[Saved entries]
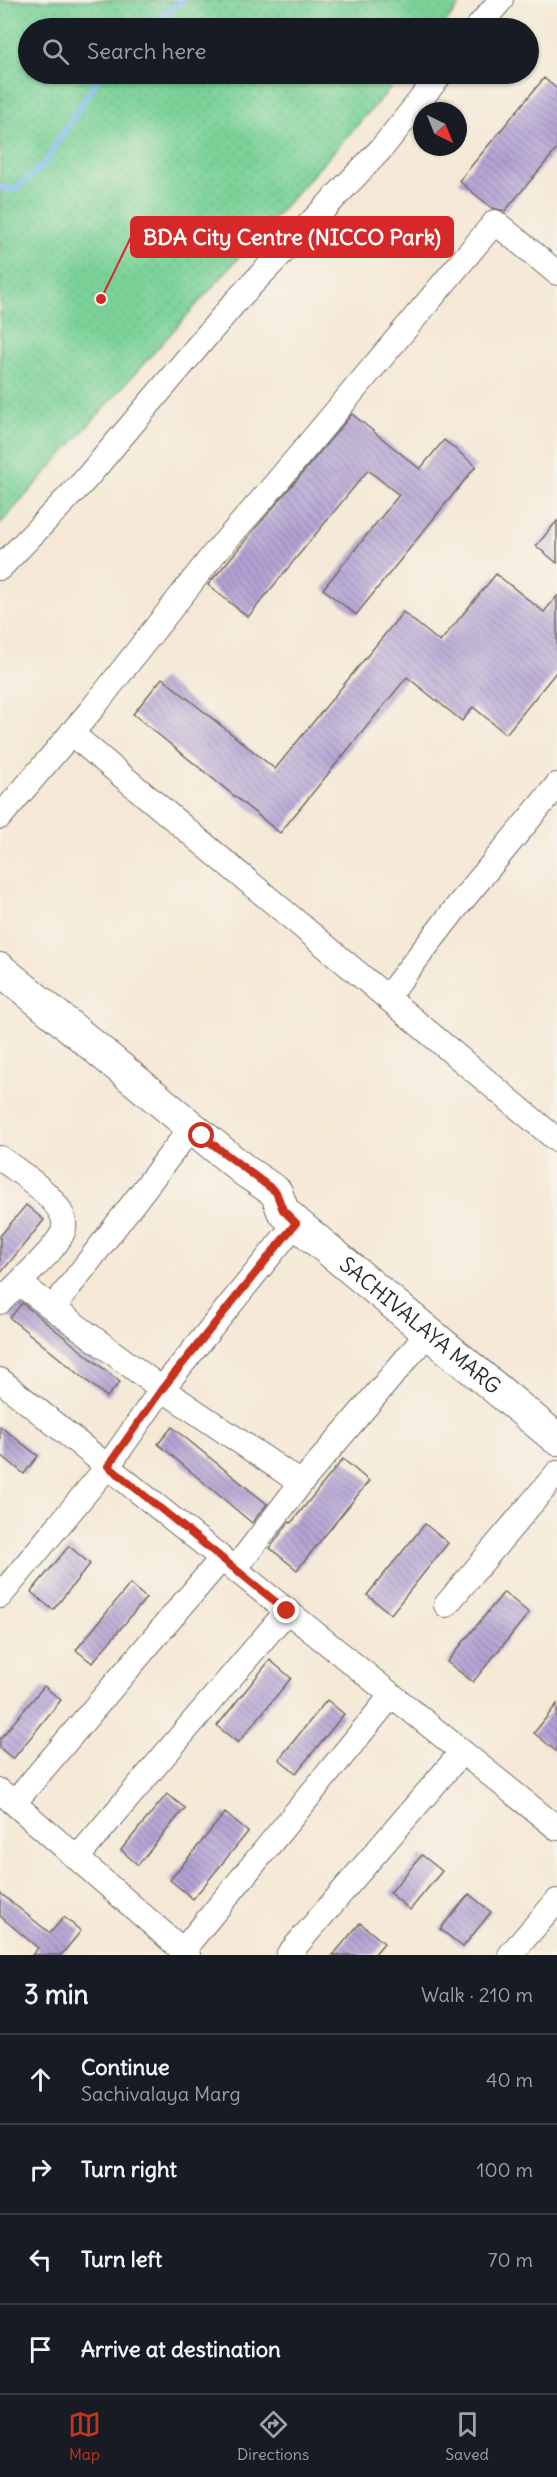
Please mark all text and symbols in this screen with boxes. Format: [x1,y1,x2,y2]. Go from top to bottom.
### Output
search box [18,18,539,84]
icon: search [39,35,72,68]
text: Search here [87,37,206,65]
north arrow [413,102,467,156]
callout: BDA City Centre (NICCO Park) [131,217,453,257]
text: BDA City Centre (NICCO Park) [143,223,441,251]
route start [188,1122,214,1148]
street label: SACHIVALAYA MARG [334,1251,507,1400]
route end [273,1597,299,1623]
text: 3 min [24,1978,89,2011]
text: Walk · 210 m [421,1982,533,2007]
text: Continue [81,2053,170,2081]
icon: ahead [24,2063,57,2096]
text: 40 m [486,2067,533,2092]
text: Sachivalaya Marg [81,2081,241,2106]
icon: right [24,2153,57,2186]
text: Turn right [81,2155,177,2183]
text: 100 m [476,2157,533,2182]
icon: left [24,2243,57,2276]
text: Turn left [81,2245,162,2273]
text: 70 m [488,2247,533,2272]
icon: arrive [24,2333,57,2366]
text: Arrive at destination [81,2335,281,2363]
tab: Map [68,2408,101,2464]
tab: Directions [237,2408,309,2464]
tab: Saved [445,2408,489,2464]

ASSIGNMENT » For the word "left", return every line of the records that holds it.

COMPLETED EXERCISE »
icon: left [24,2243,57,2276]
text: Turn left [81,2245,162,2273]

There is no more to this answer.